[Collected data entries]
-- Begin --

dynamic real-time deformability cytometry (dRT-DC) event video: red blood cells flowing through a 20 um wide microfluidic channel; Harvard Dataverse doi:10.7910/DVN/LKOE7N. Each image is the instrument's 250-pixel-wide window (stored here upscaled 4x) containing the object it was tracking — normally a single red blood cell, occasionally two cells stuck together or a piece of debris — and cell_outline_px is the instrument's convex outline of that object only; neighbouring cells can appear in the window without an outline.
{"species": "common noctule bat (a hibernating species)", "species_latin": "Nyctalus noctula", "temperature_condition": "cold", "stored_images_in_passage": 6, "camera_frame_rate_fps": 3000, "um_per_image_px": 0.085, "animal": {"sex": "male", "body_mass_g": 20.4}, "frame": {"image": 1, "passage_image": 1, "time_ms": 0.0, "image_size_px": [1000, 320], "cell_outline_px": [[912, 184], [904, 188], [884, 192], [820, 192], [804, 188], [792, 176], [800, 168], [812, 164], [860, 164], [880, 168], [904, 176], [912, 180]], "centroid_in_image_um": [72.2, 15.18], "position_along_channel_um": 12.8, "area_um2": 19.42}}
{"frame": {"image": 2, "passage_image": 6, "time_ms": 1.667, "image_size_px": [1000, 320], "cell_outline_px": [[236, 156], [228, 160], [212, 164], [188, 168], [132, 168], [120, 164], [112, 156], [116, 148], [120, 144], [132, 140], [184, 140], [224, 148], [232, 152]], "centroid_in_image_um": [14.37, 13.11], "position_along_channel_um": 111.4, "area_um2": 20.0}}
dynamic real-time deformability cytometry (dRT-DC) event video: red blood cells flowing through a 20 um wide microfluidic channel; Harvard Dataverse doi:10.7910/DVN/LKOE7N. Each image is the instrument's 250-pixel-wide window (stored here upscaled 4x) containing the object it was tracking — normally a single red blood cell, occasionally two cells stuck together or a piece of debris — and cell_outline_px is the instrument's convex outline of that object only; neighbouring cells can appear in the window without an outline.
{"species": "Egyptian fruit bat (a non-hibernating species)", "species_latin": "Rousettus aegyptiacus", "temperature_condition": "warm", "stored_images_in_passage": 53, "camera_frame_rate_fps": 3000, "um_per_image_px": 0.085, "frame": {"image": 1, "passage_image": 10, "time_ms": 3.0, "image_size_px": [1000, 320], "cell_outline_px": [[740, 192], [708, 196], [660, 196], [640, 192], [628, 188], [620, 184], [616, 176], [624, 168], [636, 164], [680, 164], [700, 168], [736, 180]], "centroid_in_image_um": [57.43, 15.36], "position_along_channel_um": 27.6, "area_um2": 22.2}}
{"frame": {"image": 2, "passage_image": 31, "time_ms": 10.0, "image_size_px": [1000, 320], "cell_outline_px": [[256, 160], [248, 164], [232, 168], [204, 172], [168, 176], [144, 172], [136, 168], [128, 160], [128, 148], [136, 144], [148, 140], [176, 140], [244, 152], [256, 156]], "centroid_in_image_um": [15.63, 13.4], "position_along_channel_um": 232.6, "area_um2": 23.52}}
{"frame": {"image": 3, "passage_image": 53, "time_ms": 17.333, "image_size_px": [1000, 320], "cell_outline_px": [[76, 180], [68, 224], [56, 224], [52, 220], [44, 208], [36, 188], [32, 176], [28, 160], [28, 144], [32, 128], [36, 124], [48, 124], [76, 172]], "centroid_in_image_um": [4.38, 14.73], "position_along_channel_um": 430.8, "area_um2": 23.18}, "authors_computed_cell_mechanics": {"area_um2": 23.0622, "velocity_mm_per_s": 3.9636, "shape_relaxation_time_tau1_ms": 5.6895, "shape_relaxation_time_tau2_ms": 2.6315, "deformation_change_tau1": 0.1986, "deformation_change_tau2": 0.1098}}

-- End --

§ **Given problem**:
Extract every line above exactly as it stands.

§ **Finished answer**:
dynamic real-time deformability cytometry (dRT-DC) event video: red blood cells flowing through a 20 um wide microfluidic channel; Harvard Dataverse doi:10.7910/DVN/LKOE7N. Each image is the instrument's 250-pixel-wide window (stored here upscaled 4x) containing the object it was tracking — normally a single red blood cell, occasionally two cells stuck together or a piece of debris — and cell_outline_px is the instrument's convex outline of that object only; neighbouring cells can appear in the window without an outline.
{"species": "common noctule bat (a hibernating species)", "species_latin": "Nyctalus noctula", "temperature_condition": "cold", "stored_images_in_passage": 6, "camera_frame_rate_fps": 3000, "um_per_image_px": 0.085, "animal": {"sex": "male", "body_mass_g": 20.4}, "frame": {"image": 1, "passage_image": 1, "time_ms": 0.0, "image_size_px": [1000, 320], "cell_outline_px": [[912, 184], [904, 188], [884, 192], [820, 192], [804, 188], [792, 176], [800, 168], [812, 164], [860, 164], [880, 168], [904, 176], [912, 180]], "centroid_in_image_um": [72.2, 15.18], "position_along_channel_um": 12.8, "area_um2": 19.42}}
{"frame": {"image": 2, "passage_image": 6, "time_ms": 1.667, "image_size_px": [1000, 320], "cell_outline_px": [[236, 156], [228, 160], [212, 164], [188, 168], [132, 168], [120, 164], [112, 156], [116, 148], [120, 144], [132, 140], [184, 140], [224, 148], [232, 152]], "centroid_in_image_um": [14.37, 13.11], "position_along_channel_um": 111.4, "area_um2": 20.0}}
dynamic real-time deformability cytometry (dRT-DC) event video: red blood cells flowing through a 20 um wide microfluidic channel; Harvard Dataverse doi:10.7910/DVN/LKOE7N. Each image is the instrument's 250-pixel-wide window (stored here upscaled 4x) containing the object it was tracking — normally a single red blood cell, occasionally two cells stuck together or a piece of debris — and cell_outline_px is the instrument's convex outline of that object only; neighbouring cells can appear in the window without an outline.
{"species": "Egyptian fruit bat (a non-hibernating species)", "species_latin": "Rousettus aegyptiacus", "temperature_condition": "warm", "stored_images_in_passage": 53, "camera_frame_rate_fps": 3000, "um_per_image_px": 0.085, "frame": {"image": 1, "passage_image": 10, "time_ms": 3.0, "image_size_px": [1000, 320], "cell_outline_px": [[740, 192], [708, 196], [660, 196], [640, 192], [628, 188], [620, 184], [616, 176], [624, 168], [636, 164], [680, 164], [700, 168], [736, 180]], "centroid_in_image_um": [57.43, 15.36], "position_along_channel_um": 27.6, "area_um2": 22.2}}
{"frame": {"image": 2, "passage_image": 31, "time_ms": 10.0, "image_size_px": [1000, 320], "cell_outline_px": [[256, 160], [248, 164], [232, 168], [204, 172], [168, 176], [144, 172], [136, 168], [128, 160], [128, 148], [136, 144], [148, 140], [176, 140], [244, 152], [256, 156]], "centroid_in_image_um": [15.63, 13.4], "position_along_channel_um": 232.6, "area_um2": 23.52}}
{"frame": {"image": 3, "passage_image": 53, "time_ms": 17.333, "image_size_px": [1000, 320], "cell_outline_px": [[76, 180], [68, 224], [56, 224], [52, 220], [44, 208], [36, 188], [32, 176], [28, 160], [28, 144], [32, 128], [36, 124], [48, 124], [76, 172]], "centroid_in_image_um": [4.38, 14.73], "position_along_channel_um": 430.8, "area_um2": 23.18}, "authors_computed_cell_mechanics": {"area_um2": 23.0622, "velocity_mm_per_s": 3.9636, "shape_relaxation_time_tau1_ms": 5.6895, "shape_relaxation_time_tau2_ms": 2.6315, "deformation_change_tau1": 0.1986, "deformation_change_tau2": 0.1098}}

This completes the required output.